▶ Extrait du texte:
****************
Le litige au principal et les questions préjudicielles

9

Wheels Common Investment Fund Trustees Ltd (ci-après «Wheels») est le «trustee» d’un fonds dans lequel sont mis en commun, aux fins d’investissements, les actifs des régimes de pension professionnels mis en place par l’entreprise Ford Motor Company afin de remplir ses obligations au titre de la législation nationale et des conventions collectives.

10

Chaque régime fournit des pensions à une catégorie d’anciens employés, calculées sur la base du dernier salaire des membres affiliés et de leur ancienneté dans l’entreprise. Durant leur emploi, les affiliés au régime, qui est ouvert à tous les employés sans être obligatoire, versent des cotisations d’un montant fixe déduit de leur salaire. L’employeur verse également des contributions à hauteur d’un montant suffisant pour assurer le financement du coût restant des prestations de pension.
****************
▶ Consignes:
[A] Quelles phrases composent le paragraphe numéroté 10 de l'extrait sur le litige au principal ?
[B] Pouvez-vous retaper, sans rien y changer, la partie de l'extrait sur le litige au principal qui s'ouvre sur les mots contenant « Chaque régime fournit » et se clôt sur « prestations de pension. » ?
****************
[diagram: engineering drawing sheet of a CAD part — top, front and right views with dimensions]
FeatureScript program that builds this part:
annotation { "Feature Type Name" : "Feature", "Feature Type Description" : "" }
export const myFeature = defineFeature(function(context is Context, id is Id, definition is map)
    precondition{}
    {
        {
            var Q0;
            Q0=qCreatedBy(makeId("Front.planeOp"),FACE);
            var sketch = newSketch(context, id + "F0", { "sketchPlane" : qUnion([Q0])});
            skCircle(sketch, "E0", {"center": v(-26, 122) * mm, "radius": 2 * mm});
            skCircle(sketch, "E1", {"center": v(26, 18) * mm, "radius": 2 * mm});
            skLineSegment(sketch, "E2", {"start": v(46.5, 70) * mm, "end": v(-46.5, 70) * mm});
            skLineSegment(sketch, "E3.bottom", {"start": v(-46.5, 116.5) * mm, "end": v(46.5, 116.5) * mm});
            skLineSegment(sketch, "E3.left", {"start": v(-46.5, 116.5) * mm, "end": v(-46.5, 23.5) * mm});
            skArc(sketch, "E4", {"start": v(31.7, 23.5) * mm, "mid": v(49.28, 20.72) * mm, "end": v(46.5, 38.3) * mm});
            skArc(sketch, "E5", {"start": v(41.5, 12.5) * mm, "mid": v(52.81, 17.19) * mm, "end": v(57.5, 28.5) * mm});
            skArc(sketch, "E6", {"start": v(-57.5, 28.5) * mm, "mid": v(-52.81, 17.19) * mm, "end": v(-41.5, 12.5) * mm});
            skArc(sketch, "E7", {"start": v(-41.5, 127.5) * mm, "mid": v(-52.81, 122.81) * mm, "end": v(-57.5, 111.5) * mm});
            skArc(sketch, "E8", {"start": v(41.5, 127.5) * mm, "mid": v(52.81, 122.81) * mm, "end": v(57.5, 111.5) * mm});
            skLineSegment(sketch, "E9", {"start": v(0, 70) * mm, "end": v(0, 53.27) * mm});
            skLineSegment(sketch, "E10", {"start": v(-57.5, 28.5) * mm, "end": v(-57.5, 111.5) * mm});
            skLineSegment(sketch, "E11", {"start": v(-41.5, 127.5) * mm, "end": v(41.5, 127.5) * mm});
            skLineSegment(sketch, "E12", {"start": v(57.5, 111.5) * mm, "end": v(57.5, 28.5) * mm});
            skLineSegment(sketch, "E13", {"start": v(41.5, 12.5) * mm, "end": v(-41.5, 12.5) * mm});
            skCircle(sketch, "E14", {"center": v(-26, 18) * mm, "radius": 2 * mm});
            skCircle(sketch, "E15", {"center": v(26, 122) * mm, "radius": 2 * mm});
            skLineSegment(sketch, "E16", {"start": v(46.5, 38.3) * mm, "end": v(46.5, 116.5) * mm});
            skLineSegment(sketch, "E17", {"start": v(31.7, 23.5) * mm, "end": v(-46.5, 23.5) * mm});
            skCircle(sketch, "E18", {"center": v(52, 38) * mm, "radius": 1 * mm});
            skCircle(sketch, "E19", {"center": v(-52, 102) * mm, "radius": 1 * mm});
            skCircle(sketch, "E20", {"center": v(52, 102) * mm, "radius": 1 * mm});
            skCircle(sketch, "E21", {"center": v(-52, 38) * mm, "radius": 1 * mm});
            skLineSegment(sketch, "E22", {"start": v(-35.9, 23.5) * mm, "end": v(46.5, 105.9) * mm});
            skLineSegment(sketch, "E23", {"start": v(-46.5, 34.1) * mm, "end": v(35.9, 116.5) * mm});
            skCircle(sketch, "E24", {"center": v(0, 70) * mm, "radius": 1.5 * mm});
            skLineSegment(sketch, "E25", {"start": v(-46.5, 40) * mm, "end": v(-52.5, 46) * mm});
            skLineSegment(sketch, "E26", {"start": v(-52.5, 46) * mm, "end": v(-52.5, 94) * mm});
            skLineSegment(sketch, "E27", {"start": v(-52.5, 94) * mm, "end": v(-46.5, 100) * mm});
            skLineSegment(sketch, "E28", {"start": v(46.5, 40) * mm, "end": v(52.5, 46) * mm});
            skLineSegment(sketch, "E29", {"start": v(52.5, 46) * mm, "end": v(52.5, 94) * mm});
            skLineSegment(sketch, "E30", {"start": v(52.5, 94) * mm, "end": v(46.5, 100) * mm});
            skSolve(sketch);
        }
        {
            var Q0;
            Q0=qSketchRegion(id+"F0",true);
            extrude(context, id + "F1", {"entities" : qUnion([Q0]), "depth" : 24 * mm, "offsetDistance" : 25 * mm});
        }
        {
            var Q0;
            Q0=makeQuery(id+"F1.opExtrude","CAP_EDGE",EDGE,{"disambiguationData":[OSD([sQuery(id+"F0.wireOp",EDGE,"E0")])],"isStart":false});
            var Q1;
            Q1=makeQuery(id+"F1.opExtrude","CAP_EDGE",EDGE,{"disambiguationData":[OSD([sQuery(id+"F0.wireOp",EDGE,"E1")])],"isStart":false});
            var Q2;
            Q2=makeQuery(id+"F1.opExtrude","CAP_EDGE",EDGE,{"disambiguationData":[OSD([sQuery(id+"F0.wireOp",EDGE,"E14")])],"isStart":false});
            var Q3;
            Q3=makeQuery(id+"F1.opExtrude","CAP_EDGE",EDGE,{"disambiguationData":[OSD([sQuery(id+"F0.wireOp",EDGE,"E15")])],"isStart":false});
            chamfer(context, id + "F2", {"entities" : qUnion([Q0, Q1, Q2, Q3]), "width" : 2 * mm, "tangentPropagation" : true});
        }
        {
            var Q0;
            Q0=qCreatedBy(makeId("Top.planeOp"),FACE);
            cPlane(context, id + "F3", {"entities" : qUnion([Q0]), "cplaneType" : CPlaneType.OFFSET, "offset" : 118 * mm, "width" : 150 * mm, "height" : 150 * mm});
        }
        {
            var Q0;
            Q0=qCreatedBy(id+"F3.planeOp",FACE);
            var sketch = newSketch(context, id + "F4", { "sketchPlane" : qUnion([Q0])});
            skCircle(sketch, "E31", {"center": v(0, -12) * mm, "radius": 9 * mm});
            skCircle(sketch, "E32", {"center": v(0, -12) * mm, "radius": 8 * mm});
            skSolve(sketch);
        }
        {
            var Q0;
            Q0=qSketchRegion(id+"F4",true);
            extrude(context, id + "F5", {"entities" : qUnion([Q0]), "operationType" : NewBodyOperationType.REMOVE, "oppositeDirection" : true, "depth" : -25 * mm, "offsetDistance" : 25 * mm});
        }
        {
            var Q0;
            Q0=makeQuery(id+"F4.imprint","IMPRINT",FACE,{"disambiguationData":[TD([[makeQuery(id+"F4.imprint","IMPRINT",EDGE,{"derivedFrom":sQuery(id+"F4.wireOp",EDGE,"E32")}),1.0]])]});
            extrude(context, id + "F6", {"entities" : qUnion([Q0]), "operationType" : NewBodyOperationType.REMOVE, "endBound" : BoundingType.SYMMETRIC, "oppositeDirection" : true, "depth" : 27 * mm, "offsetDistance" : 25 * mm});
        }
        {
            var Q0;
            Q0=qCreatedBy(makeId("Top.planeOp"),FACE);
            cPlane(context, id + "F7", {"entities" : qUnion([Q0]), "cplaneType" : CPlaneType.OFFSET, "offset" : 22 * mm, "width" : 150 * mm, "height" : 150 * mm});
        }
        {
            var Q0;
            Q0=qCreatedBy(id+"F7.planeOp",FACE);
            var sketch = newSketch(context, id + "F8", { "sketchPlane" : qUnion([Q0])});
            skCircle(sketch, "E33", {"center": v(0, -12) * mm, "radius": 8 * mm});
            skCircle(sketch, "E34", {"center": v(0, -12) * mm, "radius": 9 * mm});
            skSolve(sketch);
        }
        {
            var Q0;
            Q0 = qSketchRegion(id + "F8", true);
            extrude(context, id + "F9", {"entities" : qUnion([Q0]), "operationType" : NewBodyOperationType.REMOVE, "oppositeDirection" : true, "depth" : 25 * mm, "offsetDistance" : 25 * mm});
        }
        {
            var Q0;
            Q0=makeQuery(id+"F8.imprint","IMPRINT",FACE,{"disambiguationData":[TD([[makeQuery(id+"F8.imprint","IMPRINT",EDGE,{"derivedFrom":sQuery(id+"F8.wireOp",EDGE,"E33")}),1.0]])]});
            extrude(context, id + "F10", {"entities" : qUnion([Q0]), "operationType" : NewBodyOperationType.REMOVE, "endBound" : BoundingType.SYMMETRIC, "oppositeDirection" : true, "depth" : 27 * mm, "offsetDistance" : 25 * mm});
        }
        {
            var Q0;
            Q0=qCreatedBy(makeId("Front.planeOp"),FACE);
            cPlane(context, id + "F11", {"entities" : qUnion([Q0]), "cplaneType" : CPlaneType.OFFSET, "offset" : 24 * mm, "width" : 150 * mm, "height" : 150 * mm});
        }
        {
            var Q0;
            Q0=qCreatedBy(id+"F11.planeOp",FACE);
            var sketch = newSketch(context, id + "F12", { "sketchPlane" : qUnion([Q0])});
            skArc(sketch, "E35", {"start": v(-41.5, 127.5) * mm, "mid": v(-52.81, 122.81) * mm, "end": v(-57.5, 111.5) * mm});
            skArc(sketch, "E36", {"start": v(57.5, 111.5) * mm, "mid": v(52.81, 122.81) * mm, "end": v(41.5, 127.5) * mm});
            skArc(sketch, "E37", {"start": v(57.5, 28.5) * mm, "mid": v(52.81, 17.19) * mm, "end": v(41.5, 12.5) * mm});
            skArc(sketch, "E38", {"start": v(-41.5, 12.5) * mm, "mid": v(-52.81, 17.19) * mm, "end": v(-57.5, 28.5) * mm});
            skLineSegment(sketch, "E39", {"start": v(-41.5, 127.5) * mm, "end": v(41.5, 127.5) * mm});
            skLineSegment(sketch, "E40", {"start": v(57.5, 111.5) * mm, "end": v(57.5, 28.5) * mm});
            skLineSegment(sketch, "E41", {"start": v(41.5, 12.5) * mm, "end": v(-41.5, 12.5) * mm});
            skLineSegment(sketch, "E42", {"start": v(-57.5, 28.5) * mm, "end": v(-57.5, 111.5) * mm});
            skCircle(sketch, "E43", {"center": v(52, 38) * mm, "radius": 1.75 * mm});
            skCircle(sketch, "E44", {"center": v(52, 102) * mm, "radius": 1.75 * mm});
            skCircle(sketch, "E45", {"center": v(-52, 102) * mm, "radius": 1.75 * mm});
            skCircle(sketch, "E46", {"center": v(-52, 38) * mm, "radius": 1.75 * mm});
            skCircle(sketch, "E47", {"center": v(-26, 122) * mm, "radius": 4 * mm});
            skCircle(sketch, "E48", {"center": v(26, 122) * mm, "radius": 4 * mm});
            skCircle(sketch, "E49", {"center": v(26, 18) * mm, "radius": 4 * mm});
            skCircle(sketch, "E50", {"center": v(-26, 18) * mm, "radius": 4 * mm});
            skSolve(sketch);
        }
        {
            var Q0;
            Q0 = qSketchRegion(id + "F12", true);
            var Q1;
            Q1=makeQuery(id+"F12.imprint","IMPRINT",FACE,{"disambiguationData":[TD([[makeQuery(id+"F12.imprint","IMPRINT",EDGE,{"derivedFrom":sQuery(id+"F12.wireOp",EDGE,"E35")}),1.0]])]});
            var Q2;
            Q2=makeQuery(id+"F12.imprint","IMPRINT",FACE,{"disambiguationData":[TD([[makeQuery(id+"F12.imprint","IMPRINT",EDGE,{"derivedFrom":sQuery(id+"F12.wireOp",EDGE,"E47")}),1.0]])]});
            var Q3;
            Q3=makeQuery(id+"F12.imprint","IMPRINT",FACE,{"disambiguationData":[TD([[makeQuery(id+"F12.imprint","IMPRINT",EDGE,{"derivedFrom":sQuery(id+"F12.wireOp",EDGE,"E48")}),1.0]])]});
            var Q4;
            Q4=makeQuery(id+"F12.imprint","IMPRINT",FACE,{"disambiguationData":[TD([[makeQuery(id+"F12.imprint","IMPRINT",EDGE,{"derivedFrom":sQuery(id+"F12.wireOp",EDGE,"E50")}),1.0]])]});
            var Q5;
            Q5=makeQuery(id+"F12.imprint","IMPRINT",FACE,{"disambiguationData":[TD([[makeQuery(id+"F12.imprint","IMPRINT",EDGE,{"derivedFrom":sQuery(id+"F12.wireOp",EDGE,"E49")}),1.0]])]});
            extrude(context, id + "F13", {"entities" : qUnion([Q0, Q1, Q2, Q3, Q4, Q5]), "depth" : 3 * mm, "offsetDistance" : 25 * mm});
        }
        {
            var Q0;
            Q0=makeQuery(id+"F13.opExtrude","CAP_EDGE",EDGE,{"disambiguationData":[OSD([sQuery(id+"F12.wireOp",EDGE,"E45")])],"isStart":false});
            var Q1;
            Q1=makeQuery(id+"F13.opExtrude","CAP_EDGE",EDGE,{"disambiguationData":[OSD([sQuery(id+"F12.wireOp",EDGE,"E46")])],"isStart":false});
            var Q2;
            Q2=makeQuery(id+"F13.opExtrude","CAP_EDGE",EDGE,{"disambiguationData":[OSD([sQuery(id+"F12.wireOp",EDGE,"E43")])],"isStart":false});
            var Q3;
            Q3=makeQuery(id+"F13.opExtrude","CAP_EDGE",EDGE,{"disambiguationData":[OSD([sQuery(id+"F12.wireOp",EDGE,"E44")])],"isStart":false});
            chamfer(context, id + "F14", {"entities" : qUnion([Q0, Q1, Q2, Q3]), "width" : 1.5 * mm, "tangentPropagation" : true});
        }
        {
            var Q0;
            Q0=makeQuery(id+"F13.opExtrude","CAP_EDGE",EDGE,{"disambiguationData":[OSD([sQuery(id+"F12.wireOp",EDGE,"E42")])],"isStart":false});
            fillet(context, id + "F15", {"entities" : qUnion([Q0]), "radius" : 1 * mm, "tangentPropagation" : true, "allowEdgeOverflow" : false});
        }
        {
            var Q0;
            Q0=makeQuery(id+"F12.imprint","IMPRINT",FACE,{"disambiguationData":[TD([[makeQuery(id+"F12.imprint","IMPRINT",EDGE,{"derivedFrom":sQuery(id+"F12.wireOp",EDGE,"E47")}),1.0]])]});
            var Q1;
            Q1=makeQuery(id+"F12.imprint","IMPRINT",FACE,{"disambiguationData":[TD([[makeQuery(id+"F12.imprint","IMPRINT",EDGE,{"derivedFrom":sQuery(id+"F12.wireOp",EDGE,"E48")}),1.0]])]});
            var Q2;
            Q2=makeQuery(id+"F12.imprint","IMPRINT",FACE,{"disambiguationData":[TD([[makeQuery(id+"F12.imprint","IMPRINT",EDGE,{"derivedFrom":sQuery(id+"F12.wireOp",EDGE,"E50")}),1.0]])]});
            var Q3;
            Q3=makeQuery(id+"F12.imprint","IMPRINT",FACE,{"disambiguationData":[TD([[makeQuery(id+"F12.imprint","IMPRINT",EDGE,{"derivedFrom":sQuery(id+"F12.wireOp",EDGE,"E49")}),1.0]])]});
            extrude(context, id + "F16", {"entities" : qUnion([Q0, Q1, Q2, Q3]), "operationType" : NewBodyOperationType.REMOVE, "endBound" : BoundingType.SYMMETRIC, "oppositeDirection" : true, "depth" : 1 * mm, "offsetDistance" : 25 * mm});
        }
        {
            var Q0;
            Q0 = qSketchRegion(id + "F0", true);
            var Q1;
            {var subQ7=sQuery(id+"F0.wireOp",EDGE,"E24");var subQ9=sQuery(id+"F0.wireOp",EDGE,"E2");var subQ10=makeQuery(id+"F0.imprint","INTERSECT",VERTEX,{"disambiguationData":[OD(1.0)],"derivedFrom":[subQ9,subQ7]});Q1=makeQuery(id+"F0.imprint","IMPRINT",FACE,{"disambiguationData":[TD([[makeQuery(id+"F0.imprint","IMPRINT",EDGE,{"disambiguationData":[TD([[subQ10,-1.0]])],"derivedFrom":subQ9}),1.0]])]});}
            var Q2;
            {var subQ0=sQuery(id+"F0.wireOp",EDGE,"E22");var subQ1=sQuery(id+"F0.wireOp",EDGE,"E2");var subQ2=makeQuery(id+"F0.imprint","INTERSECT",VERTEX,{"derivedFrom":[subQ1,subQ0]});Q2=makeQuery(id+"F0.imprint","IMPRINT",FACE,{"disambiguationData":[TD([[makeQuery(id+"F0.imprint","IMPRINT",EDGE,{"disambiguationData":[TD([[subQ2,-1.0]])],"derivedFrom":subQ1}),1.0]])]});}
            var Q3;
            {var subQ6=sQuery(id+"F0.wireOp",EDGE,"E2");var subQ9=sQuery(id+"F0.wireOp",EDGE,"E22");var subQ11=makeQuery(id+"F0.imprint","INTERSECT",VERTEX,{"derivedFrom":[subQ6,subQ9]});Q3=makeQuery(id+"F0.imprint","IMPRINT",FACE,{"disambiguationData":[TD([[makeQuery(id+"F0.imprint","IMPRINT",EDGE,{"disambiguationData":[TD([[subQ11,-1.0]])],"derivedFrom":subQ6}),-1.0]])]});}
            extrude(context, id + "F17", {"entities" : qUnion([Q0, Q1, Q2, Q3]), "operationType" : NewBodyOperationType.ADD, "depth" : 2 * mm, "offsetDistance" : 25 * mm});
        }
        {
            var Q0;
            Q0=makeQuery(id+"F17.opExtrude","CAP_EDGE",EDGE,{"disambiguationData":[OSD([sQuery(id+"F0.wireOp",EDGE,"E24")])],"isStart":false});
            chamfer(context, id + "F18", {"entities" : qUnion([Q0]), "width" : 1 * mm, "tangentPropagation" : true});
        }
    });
****************
▶ Réponses:
[A]
- Chaque régime fournit des pensions à une catégorie d'anciens employés, calculées sur la base du dernier salaire des membres affiliés et de leur ancienneté dans l'entreprise.
- Durant leur emploi, les affiliés au régime, qui est ouvert à tous les employés sans être obligatoire, versent des cotisations d'un montant fixe déduit de leur salaire.
- L'employeur verse également des contributions à hauteur d'un montant suffisant pour assurer le financement du coût restant des prestations de pension.

[B]
Chaque régime fournit des pensions à une catégorie d’anciens employés, calculées sur la base du dernier salaire des membres affiliés et de leur ancienneté dans l’entreprise. Durant leur emploi, les affiliés au régime, qui est ouvert à tous les employés sans être obligatoire, versent des cotisations d’un montant fixe déduit de leur salaire. L’employeur verse également des contributions à hauteur d’un montant suffisant pour assurer le financement du coût restant des prestations de pension.